- De Kersentuin in 2020
- Interactive map of De Kersentuin

Restaurant information
- Established: 1980
- Food type: French
- Rating: Michelin Guide
- Location: Dijsselhofplantsoen 7, Amsterdam, 1077 BJ, Netherlands
- Seating capacity: 100
- Website: Official website

= De Kersentuin =

Restaurant De Kersentuin is a restaurant in Amsterdam, in the Netherlands. It was a fine dining restaurant that was awarded one Michelin star in 1985 and retained that rating until 1992.
Gault Millau awarded the restaurant 13 out of 20 points.

The restaurant was famous not only because of the Michelin star, but also because it belonged to the front runners of the nouvelle cuisine.
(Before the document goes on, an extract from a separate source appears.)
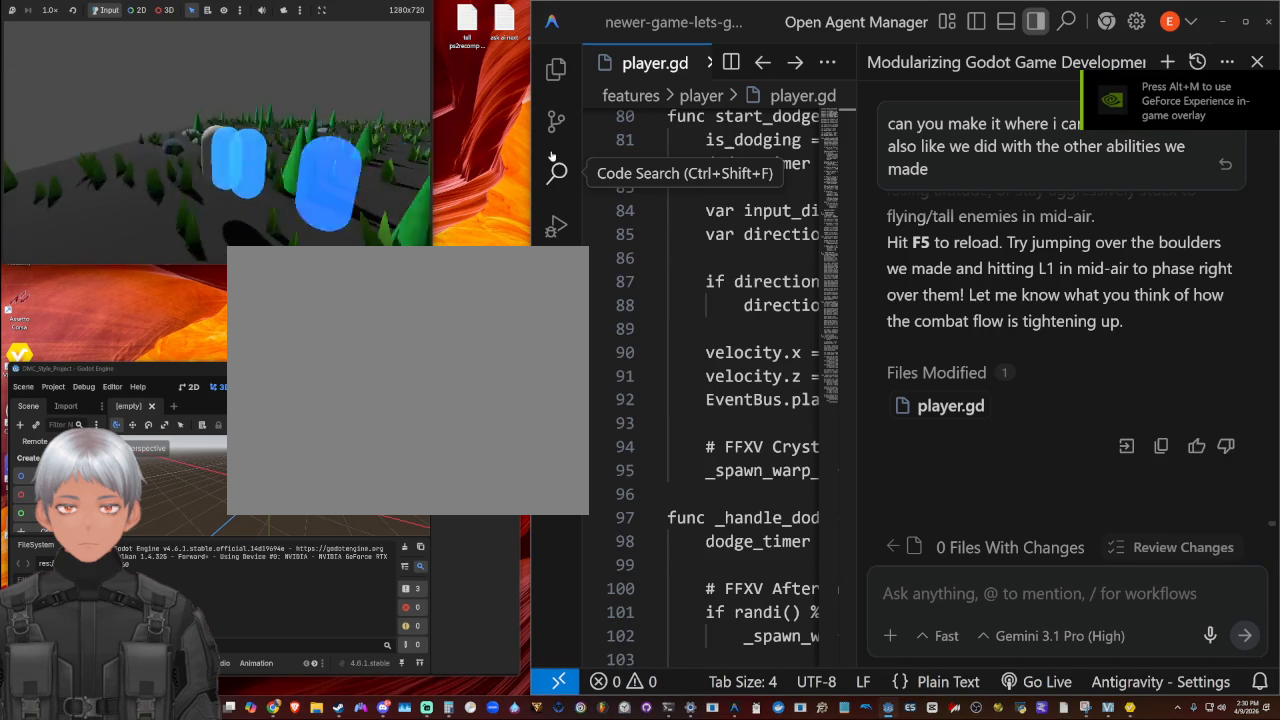
{"buttons": ["L1"], "left_stick": "up-left", "right_stick": "right", "events": [[67, "L1", "down"], [133, "L1", "up"], [267, "L1", "down"], [333, "L1", "up"], [433, "L1", "down"]]}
In 2003, Sistermans admitted that he and Joop Braakhekke did not understand the real nouvelle cuisine.

The present head chef is Michel van Dijk. Former head chefs are: Jon Sistermans (1980-1994), Rudolf Bos (1994-1997), Guus Vredenburg (1997-2000), Michel van der Kroft (2000-2006) and Marcel de Leeuw (2006-2011)
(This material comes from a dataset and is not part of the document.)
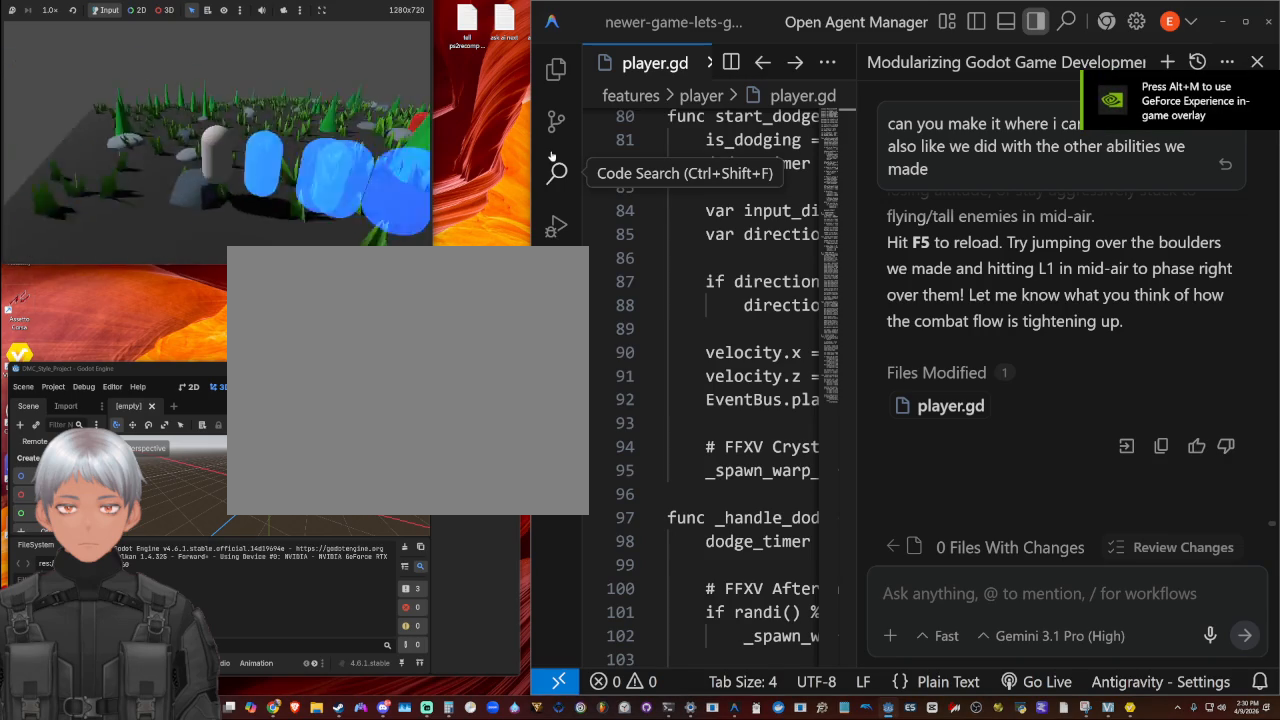
{"buttons": [], "left_stick": "up-left", "right_stick": "center", "events": [[67, "L1", "up"], [200, "right_stick", "up-right"], [333, "SQUARE", "down"], [467, "SQUARE", "up"], [467, "right_stick", "center"]]}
Joop Braakhekke (1980-1993) came to fame in De Kersentuin, but was not the head chef. He acted as restaurant-manager and Maître d'hôtel, until fired in 1993.

Restaurant De Kersentuin was housed in the Garden Hotel, formerly part of the Dikker & Thijs Group and now part of the Bilderberg Group.

In 2004, the whole Queens Moat Houses, parent company of the Bilderberg Group, was sold to "Whitehall", part of Goldman Sachs.

Restaurant De Kersentuin closed in 2020.